Es war ein Bilderbuch-Start in jeder Hinsicht. Das Peter-Wust-Gymnasium als stolzer Gastgeber hatte den Rahmen für die erste "Regio-Premiere" in der jüngeren Geschichte des Trierer Theaters ebenso liebevoll wie gründlich organisiert. Direktor Michael Forster durfte mit Staatssekretär Hofmann-Göttig, den Landräten Läsch-Weber, Onnertz und Schartz sowie dem Trierer Kultudezernenten Holkenbrink eine Phalanx von Politikern begrüßen, wie sie Trierer Theaterpremieren sonst selbst bei den Antikenfestspielen höchst selten vergönnt ist. Die Damen und Herren konnten sich ebenso wie der Vorsitzende der Nikolaus-Koch-Stiftung, Manfred Bitter, anschaulich davon überzeugen, dass sie ihre Zuschüsse, die zum ersten Mal eine größere Vorstellungsreihe des Trierer Theaters außer Haus ermöglichen, nicht besser hätten anlegen können. Denn das ausgesuchte Stück "Robinson & Crusoe" erwies sich ebenso wie die Regie und die Darsteller als Volltreffer. Es geht um zwei Soldaten, die sich nach dem Abschuss ihrer Flugzeuge auf einem Hausdach mitten im Meer treffen. Sie erreichen die rettenden Bohlen mit letzter Kraft, halb tot vor Erschöpfung, was sie aber nicht daran hindert, ihr Kriegsspiel auf den 15 Quadratmetern Holz und Pappe fortzusetzen - und sich erst einmal wechselseitig gefangen zu nehmen. Sie verstehen sich nicht. Der eine spricht Deutsch, der andere irgendwas Arabisch klingendes. Das bleibt bis zum Ende des Stückes so. Ein virtuoser Kunstgriff, zwingt er doch das jugendliche Publikum, sich in die Situation der beiden auf dem Dach hineinzufinden. Die 10- bis 14-Jährigen im Saal verstehen genau so wenig wie Robinson, was Crusoe sagt. Sie müssen sich, genau wie er, an die Verständigung mit Händen und Füßen gewöhnen. Und oft kapieren sie viel schneller als die Kommissköpfe auf der Bühne, worum es geht.Nicht so unterschiedlich, wie man anfangs meint

Aber auch die beiden da oben beginnen allmählich zu verstehen, dass sie gemeinsam besser zurecht kommen als allein. Auch wenn der eine Schlager vor sich hin singt und der andere Gebete murmelt. Die Einsamkeit, die Angst, die Kälte: Alles lässt sich zu zweit leichter ertragen. Und so unterschiedlich, wie sie anfangs vermuten, sind sie nicht. Beide haben Familie, beide wollen überleben, beide schleppen ihre Erinnerungen in einem Tagebuch mit sich.

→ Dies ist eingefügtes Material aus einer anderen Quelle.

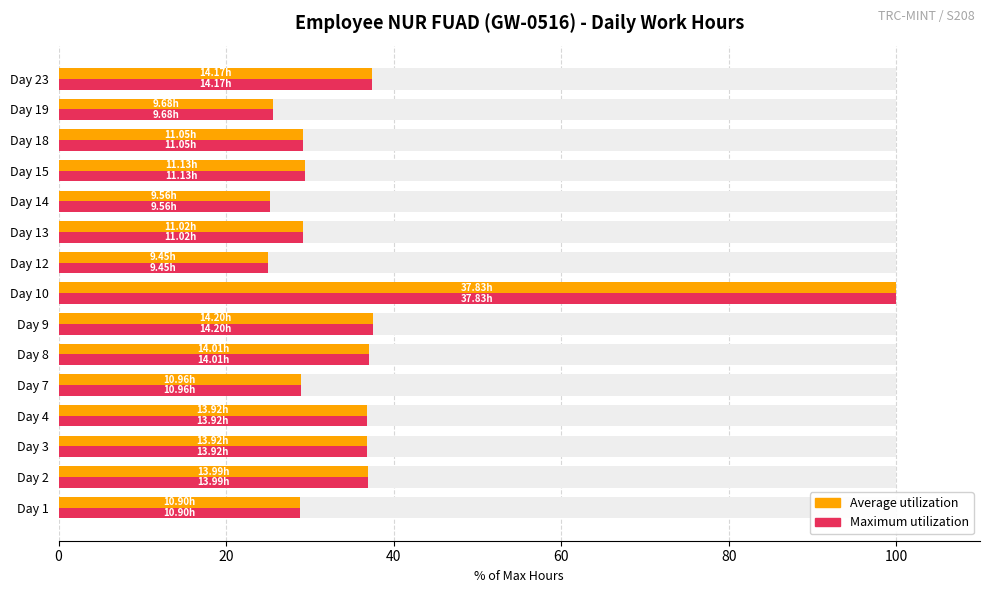

Is it true that Maximum utilization equals 10.2 at Day 15?

False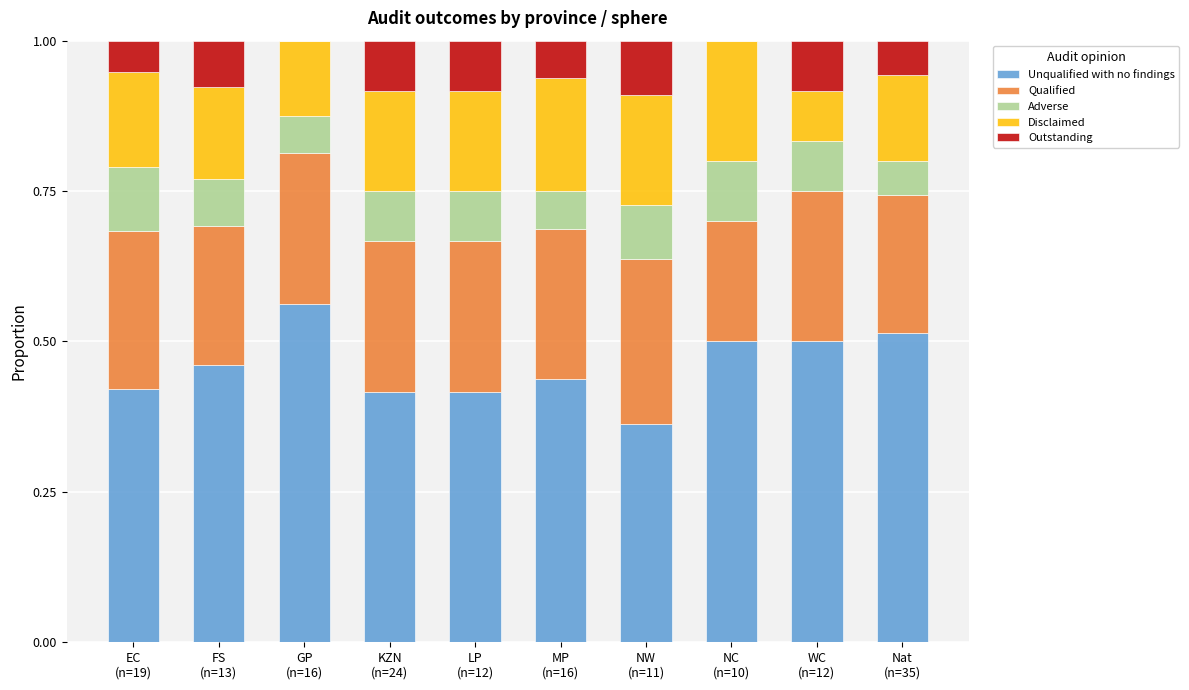

What value does the Adverse series have at GP
(n=16)?

0.1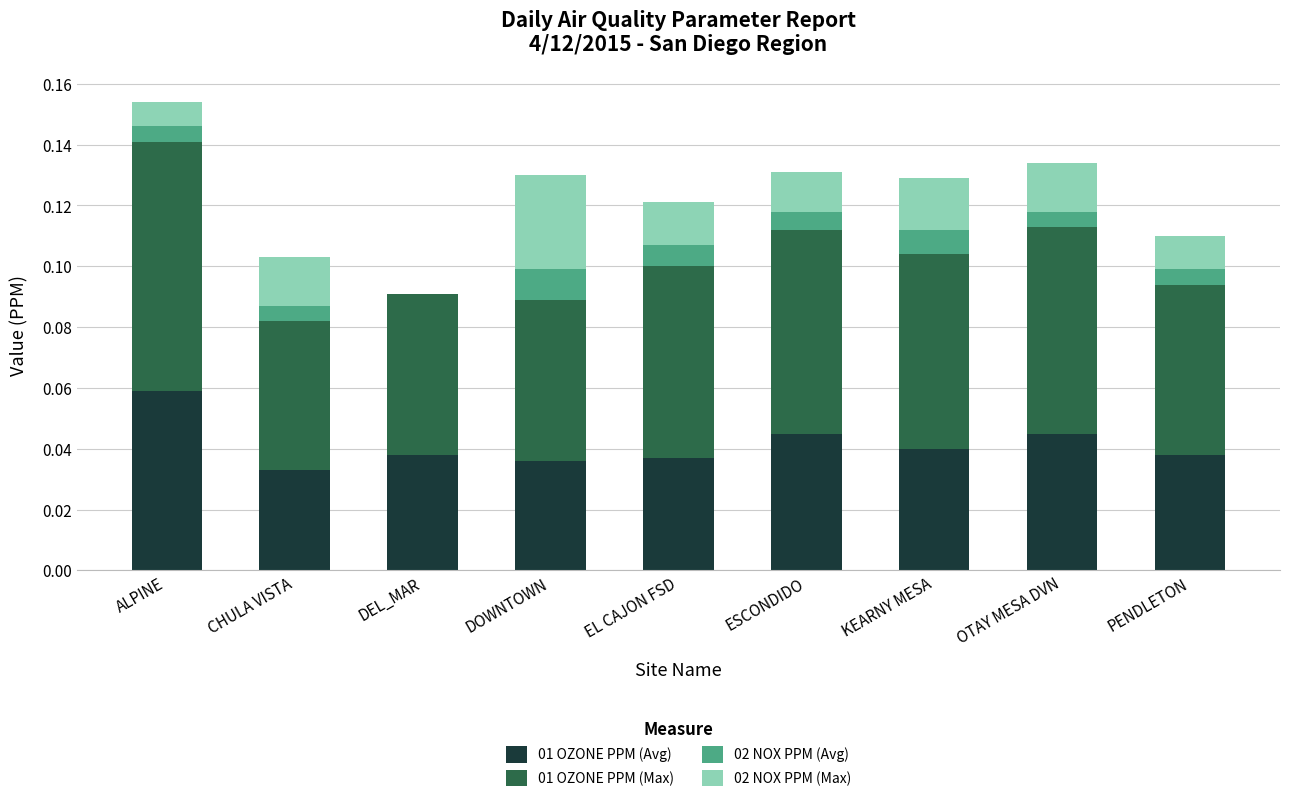

Which category has the highest value in the 01 OZONE PPM (Avg) series?

ALPINE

Wie dieses gemeinsame Verstehen wächst, wie aus Feinden Freunde werden, das erzählt dieses Stück von Nino d'Introna und Giacomo Ravicchio originell, spannend und wunderbar leicht. Und Regisseurin Indira Rautenberg gelingt es, die Geschichte rüberzubringen ohne eine Spur von Zeigefinger-Moral Marke "Grips-Theater", aber auch ohne jede Banalisierung oder Infantilisierung. Das setzt Fingerspitzengefühl voraus, gutes Timing, Präzision im Detail und ein sicheres Gespür für wirksame Theater-Effekte. In dieser Aufführung stimmt alles, das junge Publikum merkt, dass es ernst genommen wird, und bedankt sich mit einem Höchstmaß an Aufmerksamkeit. Jan Brunhoeber und Alexander Ourth spielen sich die Seele aus dem Leib (oder, wie es ein junger Zuschauer formulierte: "den Arsch aus der Hose"), lassen die Figuren lebendig werden, finden einen sicheren Weg zwischen der Ernsthaftigkeit mancher Szenen und der Komik, die nicht zu kurz kommt. Und die Kinder gehen mit, lachen mit, leiden mit, vor allem bei der rührenden, aber unschmalzigen Abschiedsszene. Das Theater bietet hoch professionell alles auf, womit man ein Publikum überzeugen kann. Inklusive einem stimmigen, Heile-Welt-Gefühle meidenden Bühnenbild von Marit Gubalke. Der Beifall am Ende ist lang, intensiv und laut - sicher nicht nur, um den Beginn des Unterrichts noch etwas hinaus zu zögern. Bis Ende Mai sind weitere 14 geschlossene Schul-Vorstellungen geplant in der Region. Offene Vorstellungen im Theater-Studio am 13. Januar (16 Uhr), 9. Februar, 9. März, 25. April und 23. Mai (jeweils 11 Uhr).